→ Raw records
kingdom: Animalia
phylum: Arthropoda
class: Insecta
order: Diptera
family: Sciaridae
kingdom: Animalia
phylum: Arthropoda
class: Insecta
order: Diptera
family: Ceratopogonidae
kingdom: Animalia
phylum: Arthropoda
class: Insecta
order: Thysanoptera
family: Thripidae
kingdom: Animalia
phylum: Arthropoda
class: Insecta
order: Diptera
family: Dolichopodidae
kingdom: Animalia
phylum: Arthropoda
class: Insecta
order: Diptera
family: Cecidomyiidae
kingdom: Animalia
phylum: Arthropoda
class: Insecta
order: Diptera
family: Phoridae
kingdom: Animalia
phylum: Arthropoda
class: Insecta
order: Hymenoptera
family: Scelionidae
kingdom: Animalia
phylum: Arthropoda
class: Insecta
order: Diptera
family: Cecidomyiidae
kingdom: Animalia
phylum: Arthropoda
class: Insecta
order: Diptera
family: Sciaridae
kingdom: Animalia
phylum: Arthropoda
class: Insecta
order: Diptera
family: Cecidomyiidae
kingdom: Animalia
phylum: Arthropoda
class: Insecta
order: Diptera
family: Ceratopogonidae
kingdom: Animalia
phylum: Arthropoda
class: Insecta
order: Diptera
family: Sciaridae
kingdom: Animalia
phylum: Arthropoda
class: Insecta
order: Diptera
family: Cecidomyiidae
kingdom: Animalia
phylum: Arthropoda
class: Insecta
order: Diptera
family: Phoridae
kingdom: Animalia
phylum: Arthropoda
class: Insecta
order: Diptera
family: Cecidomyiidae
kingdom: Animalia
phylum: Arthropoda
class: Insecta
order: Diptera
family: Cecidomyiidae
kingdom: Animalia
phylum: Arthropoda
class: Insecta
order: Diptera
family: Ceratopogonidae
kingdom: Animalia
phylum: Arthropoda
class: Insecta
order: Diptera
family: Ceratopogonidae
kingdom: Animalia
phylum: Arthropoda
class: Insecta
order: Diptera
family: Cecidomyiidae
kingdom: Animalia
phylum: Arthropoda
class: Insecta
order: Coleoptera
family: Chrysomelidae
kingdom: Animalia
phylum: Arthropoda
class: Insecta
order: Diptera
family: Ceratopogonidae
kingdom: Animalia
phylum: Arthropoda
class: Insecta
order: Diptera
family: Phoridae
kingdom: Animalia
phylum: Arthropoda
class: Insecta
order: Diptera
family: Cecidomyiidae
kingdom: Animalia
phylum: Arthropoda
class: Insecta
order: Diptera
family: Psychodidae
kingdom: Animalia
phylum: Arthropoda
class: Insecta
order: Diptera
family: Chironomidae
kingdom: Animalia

→ Goal
Rewrite the material with "phylum" replaced by "division" wherever it occurs, changing nothing else.

→ Full output
kingdom: Animalia
division: Arthropoda
class: Insecta
order: Diptera
family: Sciaridae
kingdom: Animalia
division: Arthropoda
class: Insecta
order: Diptera
family: Ceratopogonidae
kingdom: Animalia
division: Arthropoda
class: Insecta
order: Thysanoptera
family: Thripidae
kingdom: Animalia
division: Arthropoda
class: Insecta
order: Diptera
family: Dolichopodidae
kingdom: Animalia
division: Arthropoda
class: Insecta
order: Diptera
family: Cecidomyiidae
kingdom: Animalia
division: Arthropoda
class: Insecta
order: Diptera
family: Phoridae
kingdom: Animalia
division: Arthropoda
class: Insecta
order: Hymenoptera
family: Scelionidae
kingdom: Animalia
division: Arthropoda
class: Insecta
order: Diptera
family: Cecidomyiidae
kingdom: Animalia
division: Arthropoda
class: Insecta
order: Diptera
family: Sciaridae
kingdom: Animalia
division: Arthropoda
class: Insecta
order: Diptera
family: Cecidomyiidae
kingdom: Animalia
division: Arthropoda
class: Insecta
order: Diptera
family: Ceratopogonidae
kingdom: Animalia
division: Arthropoda
class: Insecta
order: Diptera
family: Sciaridae
kingdom: Animalia
division: Arthropoda
class: Insecta
order: Diptera
family: Cecidomyiidae
kingdom: Animalia
division: Arthropoda
class: Insecta
order: Diptera
family: Phoridae
kingdom: Animalia
division: Arthropoda
class: Insecta
order: Diptera
family: Cecidomyiidae
kingdom: Animalia
division: Arthropoda
class: Insecta
order: Diptera
family: Cecidomyiidae
kingdom: Animalia
division: Arthropoda
class: Insecta
order: Diptera
family: Ceratopogonidae
kingdom: Animalia
division: Arthropoda
class: Insecta
order: Diptera
family: Ceratopogonidae
kingdom: Animalia
division: Arthropoda
class: Insecta
order: Diptera
family: Cecidomyiidae
kingdom: Animalia
division: Arthropoda
class: Insecta
order: Coleoptera
family: Chrysomelidae
kingdom: Animalia
division: Arthropoda
class: Insecta
order: Diptera
family: Ceratopogonidae
kingdom: Animalia
division: Arthropoda
class: Insecta
order: Diptera
family: Phoridae
kingdom: Animalia
division: Arthropoda
class: Insecta
order: Diptera
family: Cecidomyiidae
kingdom: Animalia
division: Arthropoda
class: Insecta
order: Diptera
family: Psychodidae
kingdom: Animalia
division: Arthropoda
class: Insecta
order: Diptera
family: Chironomidae
kingdom: Animalia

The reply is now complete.